Matcha Info (source: American Tea Room factsheet)
* Matcha is the oldest variety of shade grown Japanese green tea ground into fine powder – matcha has been a part of Zen Buddhist culture for over 800 years.
* By consuming green tea in the for of matcha – as opposed to drinking it – you are consuming 10 to 15 times more nutrients.
* Matcha is granite ground and is best when organic (for obvious pro-organic reasons like pesticides and earth-friendly status.) Granite ground teas contain the highest concentration of antioxidants compared to even fruits and vegetables.
* one gram of matcha has an ORAC (oxygen radical absorption capacity) of 1384. In comparison, one gram of spinach: 27, cranberries: 95, gojiberries: 253, dark chocolate: 227, blackberries: 54…
* Matcha green tea is the healthiest natural beverage known to mankind thus far .
..whoa, hold your horses ATR, that last statement is a little extreme – but I won’t rule it out as a possibility.
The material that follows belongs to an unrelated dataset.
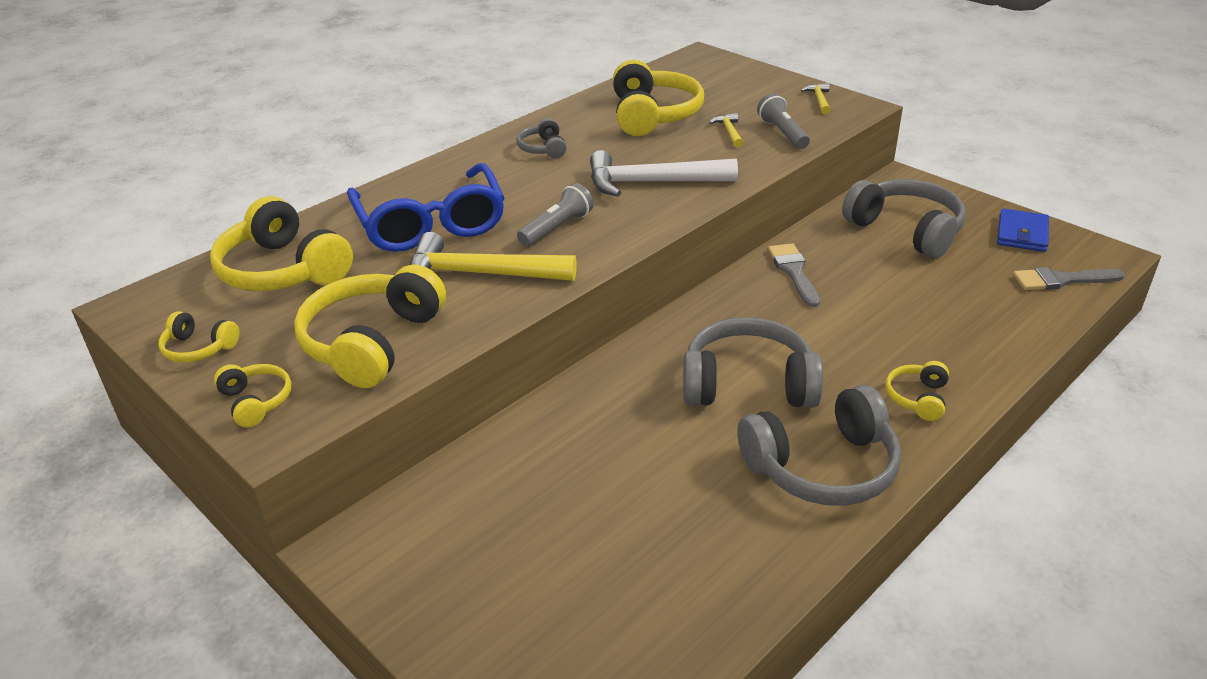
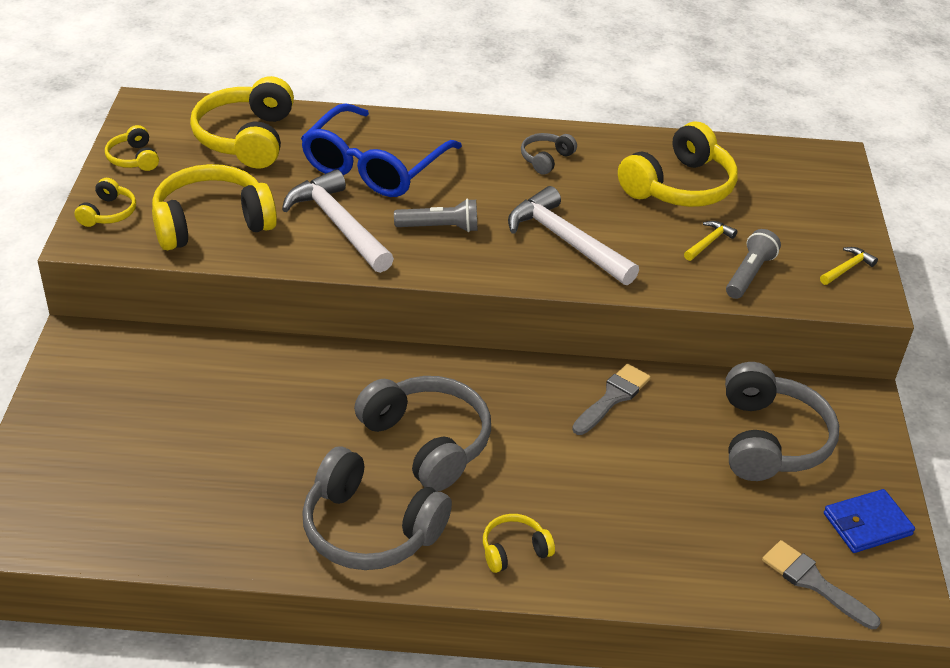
camera: 45 degrees right, 5 degrees up
yellow hammer [410,232,577,281] -> white hammer [282,169,394,273]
I’d call it a toss up between coconut water, pure spring or mineral water and then also maybe this amazing matcha stuff.
If you are still skeptical (like i was) just try it and see how it makes you feel. I’ve become addicted to my matcha high and enjoy it both dissolved in warmish (almost boiling) spring water – and also in smoothies.
Basic matcha smoothie: (many more in my 365 smoothie book!)
1 1/2 bananas, frozen
3/4 cup soy milk (vanilla flavor or add a squeeze of agave syrup)
1 teaspoon matcha
1/4 cup ice (optional)
(I like 1 tsp chia seeds added too)
Matcha Nutrients Note: I asked the ATR man if matcha is effective in smoothies and baked gods. He seemed to think that ‘tea’ form is best and the most widely studied – but smoothies could also be good. We both agreed that baking probably destroys some of the nutrients – but I honestly don’t know for sure. Any matcha experts have some insight on this??